PARADIES - Ein Spielfilmprojekt von Ulrich Seidl

Kinospielfilm  |  Koproduktion Deutschland: TAT-Film Christine Ruppert  |  Koproduktion Frankreich: Co-Production Office Philippe Bober  |  Weltvertrieb: Co-Production Office Philippe Bober  |  Regie: Ulrich Seidl  |  Drehbuch: Ulrich Seidl/Veronika Franz  |  Länge: 130 Min.  |  Produktionszeitraum: Februar 2009 bis Sommer 2010

Synopsis Der Film PARADIES erzählt drei (Urlaubs)Geschichten, die gleichzeitig spielen und abwechselnd erzählt werden. Der Film erzählt von drei Frauen und einer Familie.

SUGAR MAMA, die erste Geschichte, handelt von Teresa, einer Röntgenschwester Mitte 40, die vor einem Jahr in Kenia einen jungen Schwarzen kennen und lieben gelernt hat. Er ist ihr Paradies. Das ganze Jahr über hat sie sich gesehnt, jetzt ist es endlich soweit. Sie fährt nach Mombasa, ins Paradise Beach Resort, wo auch andere Europäerinnen auf Liebesurlaub sind. Dort liebt sie Mohamed. Sie genießt seine Jugend und Schönheit in vollen Zügen, sie bezahlt Mohamed und sie bezahlt alles und immer bis zu dem Tag, an dem sie bemerkt, dass sie nicht die einzige ist.
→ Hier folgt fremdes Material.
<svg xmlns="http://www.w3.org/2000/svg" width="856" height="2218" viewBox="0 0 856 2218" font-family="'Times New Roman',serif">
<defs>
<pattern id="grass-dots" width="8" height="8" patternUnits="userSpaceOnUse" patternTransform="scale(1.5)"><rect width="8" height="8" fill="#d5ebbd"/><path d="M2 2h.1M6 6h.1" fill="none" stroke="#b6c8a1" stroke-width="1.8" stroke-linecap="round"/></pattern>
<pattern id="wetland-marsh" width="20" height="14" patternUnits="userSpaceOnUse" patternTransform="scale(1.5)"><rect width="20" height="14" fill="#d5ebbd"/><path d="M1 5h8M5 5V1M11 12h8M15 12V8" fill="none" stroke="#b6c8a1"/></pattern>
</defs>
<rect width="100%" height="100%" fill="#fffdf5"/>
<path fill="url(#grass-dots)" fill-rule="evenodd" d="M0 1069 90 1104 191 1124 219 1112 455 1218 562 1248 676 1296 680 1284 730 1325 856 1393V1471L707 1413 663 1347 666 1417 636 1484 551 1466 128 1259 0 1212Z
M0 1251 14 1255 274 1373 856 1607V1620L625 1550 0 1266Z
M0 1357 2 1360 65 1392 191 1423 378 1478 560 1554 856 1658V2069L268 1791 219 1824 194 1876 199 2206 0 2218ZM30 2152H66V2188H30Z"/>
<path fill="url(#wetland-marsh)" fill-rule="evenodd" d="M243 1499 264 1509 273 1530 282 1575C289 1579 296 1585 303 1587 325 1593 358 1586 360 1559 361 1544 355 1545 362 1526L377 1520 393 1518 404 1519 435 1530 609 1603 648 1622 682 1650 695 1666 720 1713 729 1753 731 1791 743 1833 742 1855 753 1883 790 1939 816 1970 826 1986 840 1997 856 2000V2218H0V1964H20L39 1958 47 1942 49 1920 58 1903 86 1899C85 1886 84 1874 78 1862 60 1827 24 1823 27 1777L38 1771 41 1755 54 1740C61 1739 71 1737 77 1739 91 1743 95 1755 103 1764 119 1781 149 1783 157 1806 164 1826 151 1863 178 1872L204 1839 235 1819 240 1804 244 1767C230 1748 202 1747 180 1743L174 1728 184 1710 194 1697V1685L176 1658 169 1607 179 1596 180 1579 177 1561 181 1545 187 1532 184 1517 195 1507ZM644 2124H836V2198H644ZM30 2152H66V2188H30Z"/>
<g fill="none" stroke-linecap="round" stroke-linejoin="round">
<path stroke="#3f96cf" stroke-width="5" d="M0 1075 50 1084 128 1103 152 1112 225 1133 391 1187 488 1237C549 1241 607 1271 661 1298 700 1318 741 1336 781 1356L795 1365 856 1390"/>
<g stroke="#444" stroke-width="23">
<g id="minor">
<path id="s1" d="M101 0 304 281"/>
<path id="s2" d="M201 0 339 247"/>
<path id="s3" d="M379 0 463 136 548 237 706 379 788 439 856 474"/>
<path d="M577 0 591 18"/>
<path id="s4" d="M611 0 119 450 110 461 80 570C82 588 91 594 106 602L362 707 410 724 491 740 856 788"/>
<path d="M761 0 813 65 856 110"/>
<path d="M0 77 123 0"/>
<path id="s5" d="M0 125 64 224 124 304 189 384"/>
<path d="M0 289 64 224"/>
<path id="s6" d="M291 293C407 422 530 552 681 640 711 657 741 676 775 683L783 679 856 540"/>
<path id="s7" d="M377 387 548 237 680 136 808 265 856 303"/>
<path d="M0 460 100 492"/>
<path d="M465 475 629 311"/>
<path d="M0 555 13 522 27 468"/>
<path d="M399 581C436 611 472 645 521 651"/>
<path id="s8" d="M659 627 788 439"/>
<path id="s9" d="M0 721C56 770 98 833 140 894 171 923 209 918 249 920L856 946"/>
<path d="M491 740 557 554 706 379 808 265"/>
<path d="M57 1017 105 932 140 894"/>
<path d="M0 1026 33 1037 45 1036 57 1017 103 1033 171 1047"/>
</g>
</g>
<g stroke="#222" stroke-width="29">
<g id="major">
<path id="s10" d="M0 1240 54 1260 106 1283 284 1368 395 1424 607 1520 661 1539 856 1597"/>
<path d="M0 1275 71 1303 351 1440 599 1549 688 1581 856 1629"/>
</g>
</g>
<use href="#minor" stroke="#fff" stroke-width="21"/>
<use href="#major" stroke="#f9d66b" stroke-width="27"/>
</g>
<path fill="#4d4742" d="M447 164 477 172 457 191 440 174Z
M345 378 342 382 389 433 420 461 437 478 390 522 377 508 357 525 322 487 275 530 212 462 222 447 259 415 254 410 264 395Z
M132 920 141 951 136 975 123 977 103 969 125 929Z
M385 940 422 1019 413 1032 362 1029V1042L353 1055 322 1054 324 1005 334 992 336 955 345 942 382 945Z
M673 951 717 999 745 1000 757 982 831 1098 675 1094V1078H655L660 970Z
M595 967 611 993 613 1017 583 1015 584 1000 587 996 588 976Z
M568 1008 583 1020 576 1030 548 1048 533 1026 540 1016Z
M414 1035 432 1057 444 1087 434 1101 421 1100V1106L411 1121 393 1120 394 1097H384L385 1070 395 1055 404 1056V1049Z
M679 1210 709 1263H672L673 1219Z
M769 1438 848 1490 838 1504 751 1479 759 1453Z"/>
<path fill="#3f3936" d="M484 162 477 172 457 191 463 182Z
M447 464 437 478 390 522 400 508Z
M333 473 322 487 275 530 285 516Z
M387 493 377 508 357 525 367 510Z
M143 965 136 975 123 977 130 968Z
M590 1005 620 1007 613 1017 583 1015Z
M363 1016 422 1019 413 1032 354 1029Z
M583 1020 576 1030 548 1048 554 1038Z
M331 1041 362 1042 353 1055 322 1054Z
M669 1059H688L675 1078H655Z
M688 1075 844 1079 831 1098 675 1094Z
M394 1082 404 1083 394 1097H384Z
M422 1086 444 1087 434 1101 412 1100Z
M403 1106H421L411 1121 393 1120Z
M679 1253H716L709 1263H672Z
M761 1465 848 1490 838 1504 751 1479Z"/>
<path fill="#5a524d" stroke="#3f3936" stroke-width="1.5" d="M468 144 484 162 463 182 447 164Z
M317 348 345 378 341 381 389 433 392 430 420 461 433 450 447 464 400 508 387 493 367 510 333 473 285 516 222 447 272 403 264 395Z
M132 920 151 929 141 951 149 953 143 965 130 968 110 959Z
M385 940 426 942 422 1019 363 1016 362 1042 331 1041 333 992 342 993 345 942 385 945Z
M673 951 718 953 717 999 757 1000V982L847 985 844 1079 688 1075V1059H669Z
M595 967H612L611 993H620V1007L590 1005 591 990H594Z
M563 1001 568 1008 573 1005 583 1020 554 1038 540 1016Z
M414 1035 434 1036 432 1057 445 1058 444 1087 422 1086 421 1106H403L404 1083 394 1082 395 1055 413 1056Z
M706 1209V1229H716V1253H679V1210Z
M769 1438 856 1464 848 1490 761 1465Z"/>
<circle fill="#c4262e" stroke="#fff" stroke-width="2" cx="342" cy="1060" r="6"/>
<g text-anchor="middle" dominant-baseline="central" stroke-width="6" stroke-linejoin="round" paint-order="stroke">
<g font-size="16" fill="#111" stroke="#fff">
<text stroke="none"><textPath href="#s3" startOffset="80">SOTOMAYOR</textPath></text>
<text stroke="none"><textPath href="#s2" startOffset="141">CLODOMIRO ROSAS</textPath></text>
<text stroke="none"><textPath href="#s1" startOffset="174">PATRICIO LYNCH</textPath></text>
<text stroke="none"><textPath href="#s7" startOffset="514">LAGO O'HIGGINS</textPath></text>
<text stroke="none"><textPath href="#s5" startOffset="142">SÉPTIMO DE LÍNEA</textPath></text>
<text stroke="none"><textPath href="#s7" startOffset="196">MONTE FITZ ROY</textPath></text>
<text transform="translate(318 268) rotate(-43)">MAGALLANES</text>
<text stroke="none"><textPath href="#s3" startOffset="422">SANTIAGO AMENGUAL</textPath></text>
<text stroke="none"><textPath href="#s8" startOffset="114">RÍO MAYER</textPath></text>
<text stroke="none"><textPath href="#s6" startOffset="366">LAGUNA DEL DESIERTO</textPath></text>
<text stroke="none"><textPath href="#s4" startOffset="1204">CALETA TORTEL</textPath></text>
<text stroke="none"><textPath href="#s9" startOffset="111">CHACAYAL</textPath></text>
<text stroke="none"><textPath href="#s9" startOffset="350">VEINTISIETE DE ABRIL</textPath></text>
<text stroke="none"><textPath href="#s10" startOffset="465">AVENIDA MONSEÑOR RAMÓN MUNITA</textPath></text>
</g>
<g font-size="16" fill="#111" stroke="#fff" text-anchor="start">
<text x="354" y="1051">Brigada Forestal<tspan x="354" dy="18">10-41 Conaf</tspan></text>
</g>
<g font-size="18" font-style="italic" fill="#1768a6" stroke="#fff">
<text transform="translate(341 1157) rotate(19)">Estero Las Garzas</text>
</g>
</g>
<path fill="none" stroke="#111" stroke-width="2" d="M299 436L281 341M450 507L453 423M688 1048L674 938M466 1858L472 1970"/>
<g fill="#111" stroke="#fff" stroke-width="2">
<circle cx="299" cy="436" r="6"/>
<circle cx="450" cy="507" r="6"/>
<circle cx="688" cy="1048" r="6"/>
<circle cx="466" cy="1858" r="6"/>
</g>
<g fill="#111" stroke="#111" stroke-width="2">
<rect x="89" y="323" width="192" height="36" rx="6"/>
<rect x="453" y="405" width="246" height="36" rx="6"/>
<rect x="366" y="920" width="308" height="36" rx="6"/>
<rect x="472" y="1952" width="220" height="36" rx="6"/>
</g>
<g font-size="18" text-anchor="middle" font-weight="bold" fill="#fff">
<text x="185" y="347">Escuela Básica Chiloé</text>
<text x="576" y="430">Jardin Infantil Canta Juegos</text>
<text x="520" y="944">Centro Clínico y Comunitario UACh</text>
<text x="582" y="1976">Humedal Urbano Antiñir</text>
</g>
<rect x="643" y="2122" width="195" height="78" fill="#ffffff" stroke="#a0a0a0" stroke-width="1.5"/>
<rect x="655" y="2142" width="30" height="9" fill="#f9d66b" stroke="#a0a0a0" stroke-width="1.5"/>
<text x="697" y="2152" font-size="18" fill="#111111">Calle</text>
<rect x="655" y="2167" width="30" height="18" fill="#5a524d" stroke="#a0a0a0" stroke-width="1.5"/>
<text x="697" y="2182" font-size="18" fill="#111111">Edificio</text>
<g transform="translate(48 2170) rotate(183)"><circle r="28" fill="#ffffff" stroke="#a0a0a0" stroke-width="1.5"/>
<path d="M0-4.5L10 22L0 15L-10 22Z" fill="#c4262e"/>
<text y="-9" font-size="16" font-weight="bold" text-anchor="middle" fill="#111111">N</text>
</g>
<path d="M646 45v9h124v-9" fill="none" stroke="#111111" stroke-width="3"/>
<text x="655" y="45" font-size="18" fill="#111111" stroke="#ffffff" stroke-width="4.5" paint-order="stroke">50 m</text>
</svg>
Bis zu dem Tag, an dem sie bemerkt, was es bedeutet, dass ihr Liebhaber ein Moslem ist und sie nicht die einzige Frau an seiner Seite. Mohamed betrügt sie, und sie ihn dann auch.

DIE WANDERMUTTERGOTTES, die zweite Geschichte, erzählt von Teresas Schwester Anna Maria. Anna Marias Paradies heißt Jesus. Ihn liebt sie bedingungslos, ihm weiht sie all ihr Tun und Sein. Ihm schenkt sie ihren Urlaub, um in seinem Namen Österreich wieder auf den rechten Weg zu bringen. Mit einer Wandermuttergottes, einer 40 cm großen Marienstatue, in der Tasche pilgert sie von Haus zu Haus, um die Statue, die den Menschen Heilung verspricht, zu verteilen. Bis eines Tages ihr Mann, ein an den Rollstuhl gefesselter Pakistani und Moslem, nach Jahren der Abwesenheit wieder nach Hause kommt. Ein Kleinkrieg um Ehe und Religion beginnt.

LOLITA, die dritte Geschichte, erzählt von Teresas Tochter. Sie ist dreizehn Jahre alt, übergewichtig und ordentlich frech. Damit imponiert sie den Gleichaltrigen. Während ihre Mutter nach Kenia fährt, verbringt sie ihre Ferien in einem Diätcamp irgendwo am Semmering. Dort verliebt sie sich in einen um vierzig Jahre älteren Arzt, der Doktor genannt wird. Sie liebt ihn mit der Ausschließlichkeit der ersten Liebe. Er bestimmt ihre Tage, ihre Nächte, ihre Träume. Sie will ihn in aller Unschuld verführen. Der Doktor jedoch kämpft gegen die Schuld dieser Liebe an, wissend um deren Unmöglichkeit. Doch Lisa hat sich ihr Paradies anders vorgestellt.

PARADIES erzählt von Sextourismus, der ersten Liebe und der Hingabe zu Gott. Er erzählt von jungen Frauen und alten Männer; von alten Frauen und jungen Männern. Erzählt von Afrikanern, die nach Europa wollen, und Europäerinnen, die in Afrika und mit afrikanischen Männern ihre Erfüllung suchen. Der Film erzählt vom Dicksein und vom Marktwert der Sexualität; erzählt von der Liebe zu Gott und falsch verstandener Religionen; von der Kluft zwischen Kulturen, zwischen Moslems und Christen und der Schuld, die man sich gegenseitig gibt. Und er erzählt von der Sehnsucht nach Liebe.

PARADIES ist ein Sehnsuchtsfilm.

        
Ulrich Seidl, geboren 1952, Regisseur. Ulrich Seidl wurde für Dokumentarfilme wie "Good News" (1990), "Tierische Liebe" (1994) und "Models" (1998) mit zahlreichen internationalen Preisen ausgezeichnet. „Hundstage“ (2001) war Ulrich Seidls erster Spielfilm und wurde 2001 mit dem Großen Preis der Jury bei den Filmfestspielen in Venedig bedacht. 2003 gründete er die Ulrich Seidl Film Produktion und produzierte mit ihr Import Export, der 2007 im Wettbewerb von Cannes seine Uraufführung hatte.